Тем временем в Лондоне градус воинственности явно нарастал. Вечером 16 (28) марта Биконсфилд заявил, что кабинет «считает своим долгом просить ее величество призвать резервистов»[1253]. В этот же день «розовый от волнения» Дерби сообщил палате лордов, что он оставляет пост секретаря по иностранным делам и это уже одобрено королевой. Как только новость об отставке Дерби покинула зал заседания правительства, курсы иностранных валют упали до нижайших со времен Крымской войны значений. «…Была еще надежда, — комментировала события “Таймс”, — что лорд Дерби сумеет предотвратить обращение кабинета к оружию. Сейчас же эта надежда разрушена его отставкой, которая произвела глубокое впечатление как в официальных кругах, так и в среде широкой общественности»[1254]. А уже 20 марта (1 апреля) послание королевы о призыве резервистов было оглашено в парламенте[1255].
Одновременно Биконсфилд продолжил переговоры о союзе с Австро-Венгрией, убеждая королеву, что по крайней мере 300 тысяч австрийцев «будут выставлены в поле немедленно» с целью отвратить Россию от Константинополя и проливов[1256].
За день до возвращения Игнатьева из Вены, 20 марта (1 апреля), в прессе был напечатан циркуляр нового госсекретаря по иностранным делам Р. Солсбери британским послам в европейских столицах. Циркуляр появился даже раньше, нежели был сообщен европейским кабинетам по официальным каналам. Так что на совещании у императора 22 марта (3 апреля), где Игнатьев докладывал неутешительные итоги своего визита в Вену, содержание этого циркуляра также оказалось в центре внимания. Все постановления Сан-Стефанского договора английское правительство рассматривало как направленные на установление преобладающего влияния России на Востоке. А этого оно допустить никак не могло.
27 марта (8 апреля) на Сан-Стефанский договор в палате лордов обрушился сам премьер-министр. По его мнению, договор «полностью ликвидирует Турцию в Европе и упраздняет здесь суверенное право Оттоманской империи…». Это, по его словам, относилось даже к таким «удаленным провинциям, как Босния, Эпир и Фессалия», которые «передавались» Портой в руки «русской администрации». Такой пассаж являлся не просто ораторским увлечением премьера. Скорее всего, это был продуманный ход, выводящий из зоны возможной критики потенциальную антироссийскую союзницу — Австро-Венгрию. Повторяя Ф. Гизо спустя сорок пять лет, Биконсфилд заявил, что условия договора «превращают Черное море не более чем в Русское озеро, по примеру Каспия». А проведя параллели между египетскими завоеваниями 30-х гг. и настоящими российскими, премьер вновь напустил старые страхи на своих коллег:
«Мы знаем, если это и не в памяти всего настоящего поколения, то, безусловно, об этом помнят некоторые из достопочтенных членов Палаты, как армии, пройдя Сирию и Азию без единого выстрела, заставляли трепетать Константинополь. Так почему же другие армии не могут так же угрожать Египту и Суэцкому каналу, как они сейчас угрожают Константинополю и Босфору».

◆ Исходные данные ◆
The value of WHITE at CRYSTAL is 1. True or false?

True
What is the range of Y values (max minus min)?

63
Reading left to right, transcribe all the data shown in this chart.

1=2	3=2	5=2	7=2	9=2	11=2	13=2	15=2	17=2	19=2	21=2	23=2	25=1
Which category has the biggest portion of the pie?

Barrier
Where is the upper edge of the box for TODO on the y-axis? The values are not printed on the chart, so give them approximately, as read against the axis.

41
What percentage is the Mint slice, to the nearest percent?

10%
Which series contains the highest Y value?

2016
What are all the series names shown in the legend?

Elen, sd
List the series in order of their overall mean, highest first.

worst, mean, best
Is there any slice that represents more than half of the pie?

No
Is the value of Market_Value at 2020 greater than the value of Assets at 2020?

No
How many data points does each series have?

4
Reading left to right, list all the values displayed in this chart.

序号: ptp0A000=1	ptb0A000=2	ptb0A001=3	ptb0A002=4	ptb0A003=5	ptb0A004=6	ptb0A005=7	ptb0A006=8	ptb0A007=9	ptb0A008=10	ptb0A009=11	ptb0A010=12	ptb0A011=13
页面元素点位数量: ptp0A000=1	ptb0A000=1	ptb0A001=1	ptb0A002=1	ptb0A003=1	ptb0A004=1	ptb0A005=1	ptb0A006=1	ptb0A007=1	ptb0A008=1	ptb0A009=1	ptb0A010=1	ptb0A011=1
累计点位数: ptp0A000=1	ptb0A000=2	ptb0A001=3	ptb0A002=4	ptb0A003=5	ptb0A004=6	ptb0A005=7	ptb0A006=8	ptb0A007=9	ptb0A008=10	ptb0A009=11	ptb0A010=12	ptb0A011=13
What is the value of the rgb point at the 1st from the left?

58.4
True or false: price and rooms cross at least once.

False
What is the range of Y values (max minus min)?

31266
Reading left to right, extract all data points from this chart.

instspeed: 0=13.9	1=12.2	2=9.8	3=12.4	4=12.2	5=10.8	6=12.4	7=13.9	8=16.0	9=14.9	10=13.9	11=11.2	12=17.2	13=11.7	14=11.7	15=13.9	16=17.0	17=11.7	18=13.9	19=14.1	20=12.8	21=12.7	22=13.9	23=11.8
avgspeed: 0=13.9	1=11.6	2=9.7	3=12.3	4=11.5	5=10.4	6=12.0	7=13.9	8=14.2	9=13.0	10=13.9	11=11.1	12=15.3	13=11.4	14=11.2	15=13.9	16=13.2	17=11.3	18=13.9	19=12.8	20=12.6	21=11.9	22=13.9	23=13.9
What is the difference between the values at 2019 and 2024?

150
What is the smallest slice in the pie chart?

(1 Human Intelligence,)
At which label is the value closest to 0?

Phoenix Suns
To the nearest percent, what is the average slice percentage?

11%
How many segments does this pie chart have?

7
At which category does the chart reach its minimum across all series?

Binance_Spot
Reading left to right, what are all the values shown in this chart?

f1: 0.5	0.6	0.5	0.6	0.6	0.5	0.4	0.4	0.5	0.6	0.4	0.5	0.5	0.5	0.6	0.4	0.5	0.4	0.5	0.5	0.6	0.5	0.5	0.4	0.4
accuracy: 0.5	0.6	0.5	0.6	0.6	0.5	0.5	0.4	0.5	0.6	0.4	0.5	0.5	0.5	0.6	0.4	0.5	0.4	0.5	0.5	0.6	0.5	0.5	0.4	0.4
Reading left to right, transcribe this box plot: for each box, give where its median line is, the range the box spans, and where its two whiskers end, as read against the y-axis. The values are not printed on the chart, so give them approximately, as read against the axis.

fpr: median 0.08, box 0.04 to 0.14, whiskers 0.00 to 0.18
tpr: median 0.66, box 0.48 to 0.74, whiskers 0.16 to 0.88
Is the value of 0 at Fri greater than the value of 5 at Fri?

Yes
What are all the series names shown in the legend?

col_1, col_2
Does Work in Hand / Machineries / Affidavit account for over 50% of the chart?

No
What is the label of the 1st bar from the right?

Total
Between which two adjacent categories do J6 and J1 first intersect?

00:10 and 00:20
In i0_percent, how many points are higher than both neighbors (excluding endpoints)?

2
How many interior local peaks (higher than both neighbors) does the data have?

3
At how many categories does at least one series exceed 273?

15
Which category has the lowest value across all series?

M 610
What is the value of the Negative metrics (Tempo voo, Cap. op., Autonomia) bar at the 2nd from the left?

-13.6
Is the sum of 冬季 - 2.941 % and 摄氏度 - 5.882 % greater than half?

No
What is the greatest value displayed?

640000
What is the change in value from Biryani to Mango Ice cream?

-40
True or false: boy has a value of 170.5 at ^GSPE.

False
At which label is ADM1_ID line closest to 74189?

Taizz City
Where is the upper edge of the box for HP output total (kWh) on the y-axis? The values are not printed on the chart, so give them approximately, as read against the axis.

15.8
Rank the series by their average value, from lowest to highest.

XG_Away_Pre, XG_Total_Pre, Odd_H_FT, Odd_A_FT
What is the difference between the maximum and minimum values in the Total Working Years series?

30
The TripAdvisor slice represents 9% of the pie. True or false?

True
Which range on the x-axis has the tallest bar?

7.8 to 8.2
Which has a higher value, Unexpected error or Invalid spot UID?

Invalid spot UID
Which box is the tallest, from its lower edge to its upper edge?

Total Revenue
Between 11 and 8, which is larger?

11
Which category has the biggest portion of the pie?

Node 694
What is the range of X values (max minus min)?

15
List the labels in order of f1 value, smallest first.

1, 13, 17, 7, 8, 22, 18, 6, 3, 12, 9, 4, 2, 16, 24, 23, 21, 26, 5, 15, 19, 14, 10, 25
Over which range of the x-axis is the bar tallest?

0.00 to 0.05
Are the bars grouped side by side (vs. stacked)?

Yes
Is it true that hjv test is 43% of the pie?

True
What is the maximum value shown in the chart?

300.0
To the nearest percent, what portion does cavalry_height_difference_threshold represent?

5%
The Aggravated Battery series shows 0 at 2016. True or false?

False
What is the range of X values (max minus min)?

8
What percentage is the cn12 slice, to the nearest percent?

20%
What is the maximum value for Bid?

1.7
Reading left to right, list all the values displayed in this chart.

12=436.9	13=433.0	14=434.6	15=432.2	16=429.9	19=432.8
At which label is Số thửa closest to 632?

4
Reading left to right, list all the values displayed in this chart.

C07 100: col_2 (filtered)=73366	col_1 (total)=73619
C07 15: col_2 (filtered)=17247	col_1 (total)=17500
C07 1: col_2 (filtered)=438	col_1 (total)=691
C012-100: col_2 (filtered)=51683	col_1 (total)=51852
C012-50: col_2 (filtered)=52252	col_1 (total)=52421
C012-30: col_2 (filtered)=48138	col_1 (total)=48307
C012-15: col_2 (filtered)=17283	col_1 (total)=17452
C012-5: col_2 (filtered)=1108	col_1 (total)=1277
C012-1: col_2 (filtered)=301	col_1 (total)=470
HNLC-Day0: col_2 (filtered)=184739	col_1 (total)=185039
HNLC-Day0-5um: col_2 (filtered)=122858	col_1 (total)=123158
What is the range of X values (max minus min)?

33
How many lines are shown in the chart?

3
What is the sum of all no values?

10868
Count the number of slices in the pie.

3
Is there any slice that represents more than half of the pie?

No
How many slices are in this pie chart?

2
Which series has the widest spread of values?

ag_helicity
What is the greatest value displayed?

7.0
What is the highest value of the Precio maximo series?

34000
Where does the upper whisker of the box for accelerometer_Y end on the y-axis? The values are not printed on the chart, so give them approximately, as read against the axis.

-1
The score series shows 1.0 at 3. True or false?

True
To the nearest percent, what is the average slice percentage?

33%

◆ Задания ◆
- 1) Ответьте на вопросы по фрагменту.
(а) Кто сообщил палате лордов, что оставляет пост секретаря по иностранным делам?
(б) Сколько австрийцев, по уверениям Биконсфилда, «будут выставлены в поле немедленно»?
(в) Во что, по заявлению Биконсфилда, условия договора превращают Черное море?
- 2) Перепечатайте из фрагмента текст между словами «За день до возвращения» и «никак не могло.», включительно.

◆ Ответы ◆
- 1)
(а) Дерби.
(б) По крайней мере 300 тысяч.
(в) Не более чем в Русское озеро, по примеру Каспия.

- 2)
За день до возвращения Игнатьева из Вены, 20 марта (1 апреля), в прессе был напечатан циркуляр нового госсекретаря по иностранным делам Р. Солсбери британским послам в европейских столицах. Циркуляр появился даже раньше, нежели был сообщен европейским кабинетам по официальным каналам. Так что на совещании у императора 22 марта (3 апреля), где Игнатьев докладывал неутешительные итоги своего визита в Вену, содержание этого циркуляра также оказалось в центре внимания. Все постановления Сан-Стефанского договора английское правительство рассматривало как направленные на установление преобладающего влияния России на Востоке. А этого оно допустить никак не могло.